Note: It's important to remember that in the given equations, Ma, Mb, Va, and Vb refer to the masses and velocities of the gliders, and V'a, V'b, and V'ab denote their final velocities.
1) In a perfectly elastic collision, the kinetic energy is conserved. Therefore, we can equate the initial and final kinetic energy equations:
1/2MaV^2a + 1/2MbV^2b = 1/2MaV'^2a + 1/2MbV'^2b
Since the gliders have equal mass and equal and opposite initial velocities, Ma = Mb and Va = -Vb. Let's substitute these values into the equation:
1/2Ma(-Vb)^2 + 1/2MbVb^2 = 1/2MaV'^2a + 1/2MbV'^2b
Simplifying, we get:
1/2MaVb^2 + 1/2MaVb^2 = 1/2MaV'^2a + 1/2MbV'^2b
Since Ma = Mb, we can substitute:
MaVb^2 + MaVb^2 = MaV'^2a + MbV'^2b
2MaVb^2 = MaV'^2a + MbV'^2b
Since Ma = Mb, we can further simplify:
2MaVb^2 = MaV'^2a + MaV'^2b
Now, substitute the condition that Va = -Vb:
2MaVb^2 = MaV'^2a + Ma(-V'^2a)
Simplifying further:
2MaVb^2 = MaV'^2a - MaV'^2a
2MaVb^2 = 0
This implies that Vb = 0, which means the glider with initial velocity Vb comes to a complete stop, and the glider with initial velocity Va remains unchanged.
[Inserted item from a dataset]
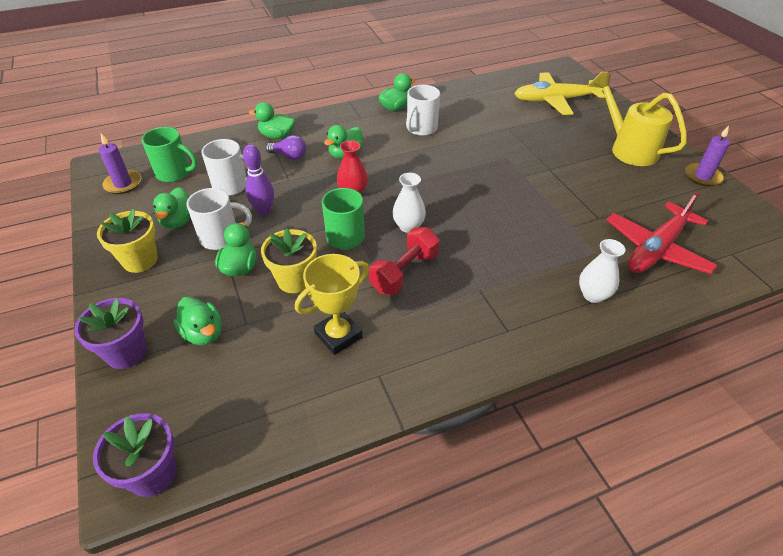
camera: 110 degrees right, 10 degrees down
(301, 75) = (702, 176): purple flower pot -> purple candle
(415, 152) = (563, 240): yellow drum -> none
Therefore, the final velocities of the gliders in terms of the initial velocities are:
Va = Va
Vb = 0
2) In an inelastic collision where the two gliders stick together, we can use the equation:
MaVa + MbVb = (Ma + Mb)V'ab
Since the gliders have equal masses and equal and opposite initial velocities, Ma = Mb and Va = -Vb. Let's substitute these values into the equation:
Ma(-Vb) + MbVb = (Ma + Mb)V'ab
Simplifying, we get:
-MaVb + MaVb = (Ma + Ma)V'ab
0 = 2MaV'ab
This implies that V'ab = 0, which means that the gliders stick together and come to a complete stop.
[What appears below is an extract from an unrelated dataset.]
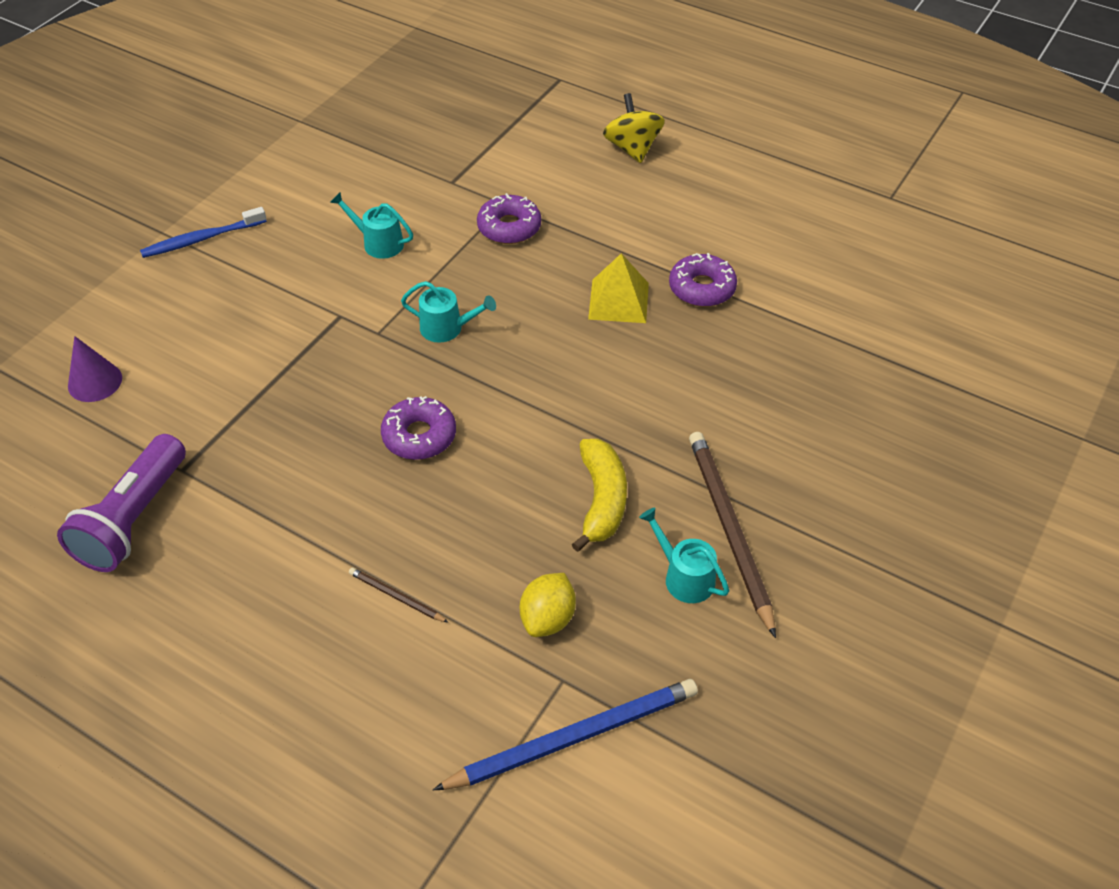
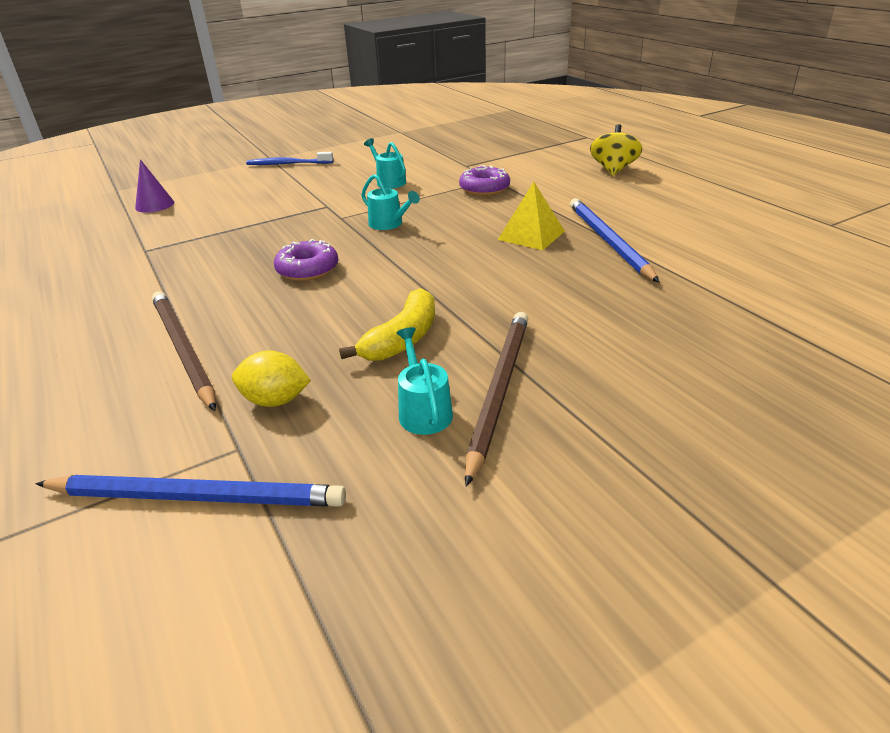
camera: 30 degrees right, 15 degrees down
(134, 519) = (88, 264): purple flashlight -> none
(396, 596) = (183, 349): brown pencil -> brown pencil, size x2.18
(548, 618) = (275, 400): yellow lemon -> yellow lemon turned 45 degrees clockwise
(702, 288) = (608, 241): purple donut -> blue pencil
Therefore, the final velocities of the gliders in this case are:
V'ab = 0
Solve the equations, that is the point of all this.
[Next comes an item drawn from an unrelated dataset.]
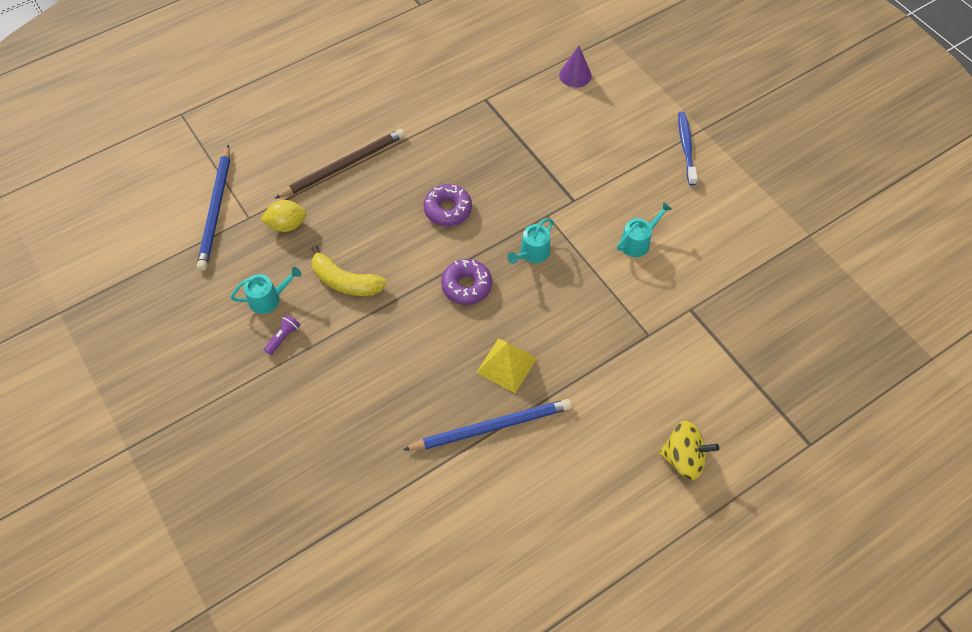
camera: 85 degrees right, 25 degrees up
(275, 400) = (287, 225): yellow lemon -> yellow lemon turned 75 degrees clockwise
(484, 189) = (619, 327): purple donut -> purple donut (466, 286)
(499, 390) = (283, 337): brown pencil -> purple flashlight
On the second, it is trivial
v'ab=(MaVa+mbVb)/(Ma+Mb)
on the first, use the momentum equation to solve for V'a in terms of all the other. Go ahead and change the initial Vb to -Va, since it is the same, opposite direction, it makes the problem much easier (the left side of momentum is zero), and V'b=-V'a check that.
Now put all that into energy, and solve for either V'b or V'a, they are the same, except for sign. Your teacher is too easy on you making all the difficult and messy math disappear.